C’était donc une période vraiment amusante, mais aussi une période très difficile, car peu de personnes dans l’industrie croyaient à la technologie graphique 3D à cette époque.

Écoutez notre discussion complète sur PlayStation Podcast pour en savoir plus sur l’expérience de Shuhei Yoshida avec PlayStation à ses débuts.

SID : Vous avez fini par devenir président des PlayStation Studios. Avez-vous un souvenir particulier de votre passage aux PlayStation Studios ?

SHU : Pendant toute la période où j’ai été impliqué dans le développement de jeux, j’ai eu la chance de travailler avec de nombreux jeux et équipes formidables. Et chaque année, assister à des événements comme le DICE Summit était très amusant, car certains de nos jeux ont été nominés pour le titre de Jeu de l’année à de nombreuses reprises. Lorsque vous travaillez dans l’industrie, si vous participez à un jeu de l’année, vous avez beaucoup de chance. Mais j’ai été nominé presque chaque année…

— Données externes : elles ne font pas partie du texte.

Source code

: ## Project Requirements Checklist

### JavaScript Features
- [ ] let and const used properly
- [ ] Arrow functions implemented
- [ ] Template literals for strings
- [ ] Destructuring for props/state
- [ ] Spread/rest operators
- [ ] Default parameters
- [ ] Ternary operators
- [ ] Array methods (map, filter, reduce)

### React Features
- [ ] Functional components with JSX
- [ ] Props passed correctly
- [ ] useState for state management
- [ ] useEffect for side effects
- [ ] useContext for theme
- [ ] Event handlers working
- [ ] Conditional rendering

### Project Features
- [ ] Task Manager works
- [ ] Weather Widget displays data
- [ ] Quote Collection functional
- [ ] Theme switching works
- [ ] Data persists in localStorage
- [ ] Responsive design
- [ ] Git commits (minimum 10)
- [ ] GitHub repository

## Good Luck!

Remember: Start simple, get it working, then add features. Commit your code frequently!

Cependant, parmi toutes ces occasions, une est restée gravée dans ma mémoire comme quelque chose de vraiment, vraiment spécial : Journey a reçu le prix du jeu de l’année. Journey était distribué via le PlayStation Network. C’était un petit jeu uniquement numérique. Vous pouvez finir de jouer au jeu en trois heures environ.

Mais ce jeu… [a remporté] le prix du Jeu de l’année contre tous ces titres AAA, je pense que pour la première fois dans l’industrie… le créateur Jenova Chen a fait une conférence lors du sommet, et il a parlé d’une lettre qu’il a reçue d’une fille qui a perdu son père et elle a pensé à son père et elle a pu avancer dans sa vie.

Tout le public s’est levé et la salle entière était remplie de bonheur et d’un sentiment incroyable que ce petit jeu puisse avoir un si grand impact sur la vie des gens.

SID : Comment avez-vous accédé à votre poste actuel de responsable de l’initiative Indies chez Sony Interactive ?

SHU : J’adore les jeux indépendants. Lorsque le boom des jeux indépendants a commencé en 2000, toute la distribution numérique a commencé sur PC, sur mobile et sur console. Les petits jeux numériques pouvaient être créés par presque n’importe qui dans le monde et pouvaient être vendus et distribués dans le monde entier. Cela a créé une formidable opportunité pour l’industrie d’essayer de nouvelles idées.

Les petits jeux, parce qu’ils sont petits, ne nécessitent pas de gros capitaux. On peut donc essayer des idées qui n’ont jamais été réalisées auparavant, et cela donne le coup d’envoi d’une toute nouvelle voie pour toute l’industrie. C’était comme une chasse au trésor pour moi. Quand je dirigeais [PlayStation Studios] et que je travaillais avec de grands studios, créer des jeux AAA était génial.

Cependant, lorsque j’allais à des événements comme l’E3 ou la Gamescom, j’allais toujours dans la zone des jeux indépendants. J’y trouvais des jeux qui me plaisaient, et souvent le développeur était là pour les présenter. Je prenais donc une photo avec le développeur, pour essayer de promouvoir ces jeux. 

C’est ce que je faisais presque comme passe-temps lorsque je dirigeais PlayStation Studios. Donc, quand j’ai obtenu ce travail qui me permettait de passer 100 % de mon temps à aider les indépendants, c’était comme un travail de rêve.